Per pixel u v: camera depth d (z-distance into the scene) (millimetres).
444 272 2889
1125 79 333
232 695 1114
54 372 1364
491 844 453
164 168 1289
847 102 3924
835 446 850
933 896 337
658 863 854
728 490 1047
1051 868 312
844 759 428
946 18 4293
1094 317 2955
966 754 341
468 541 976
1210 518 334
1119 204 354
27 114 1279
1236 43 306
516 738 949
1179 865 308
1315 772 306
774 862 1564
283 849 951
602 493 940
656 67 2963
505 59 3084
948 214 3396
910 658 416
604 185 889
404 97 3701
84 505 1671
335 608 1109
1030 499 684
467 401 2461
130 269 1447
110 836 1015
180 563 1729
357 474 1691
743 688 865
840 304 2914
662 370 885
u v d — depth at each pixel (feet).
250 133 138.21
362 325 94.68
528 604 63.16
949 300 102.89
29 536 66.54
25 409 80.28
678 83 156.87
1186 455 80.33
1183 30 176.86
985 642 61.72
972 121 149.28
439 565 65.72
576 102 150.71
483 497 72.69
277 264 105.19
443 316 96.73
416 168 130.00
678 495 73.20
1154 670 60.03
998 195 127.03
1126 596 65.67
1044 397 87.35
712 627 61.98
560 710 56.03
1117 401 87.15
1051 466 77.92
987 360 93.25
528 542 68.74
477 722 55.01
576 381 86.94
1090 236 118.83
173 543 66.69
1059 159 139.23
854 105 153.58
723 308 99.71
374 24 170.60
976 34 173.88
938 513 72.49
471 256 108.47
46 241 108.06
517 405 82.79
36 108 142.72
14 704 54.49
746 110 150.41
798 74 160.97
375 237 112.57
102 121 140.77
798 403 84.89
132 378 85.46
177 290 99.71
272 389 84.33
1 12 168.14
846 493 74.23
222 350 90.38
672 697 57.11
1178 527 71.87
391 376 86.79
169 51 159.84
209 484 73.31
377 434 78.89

———

▶ **Required work**
Quote the records from their first line to the line with "774 862 1564", inclusive, without adding or dropping anything.

▶ **Task response**
Per pixel u v: camera depth d (z-distance into the scene) (millimetres).
444 272 2889
1125 79 333
232 695 1114
54 372 1364
491 844 453
164 168 1289
847 102 3924
835 446 850
933 896 337
658 863 854
728 490 1047
1051 868 312
844 759 428
946 18 4293
1094 317 2955
966 754 341
468 541 976
1210 518 334
1119 204 354
27 114 1279
1236 43 306
516 738 949
1179 865 308
1315 772 306
774 862 1564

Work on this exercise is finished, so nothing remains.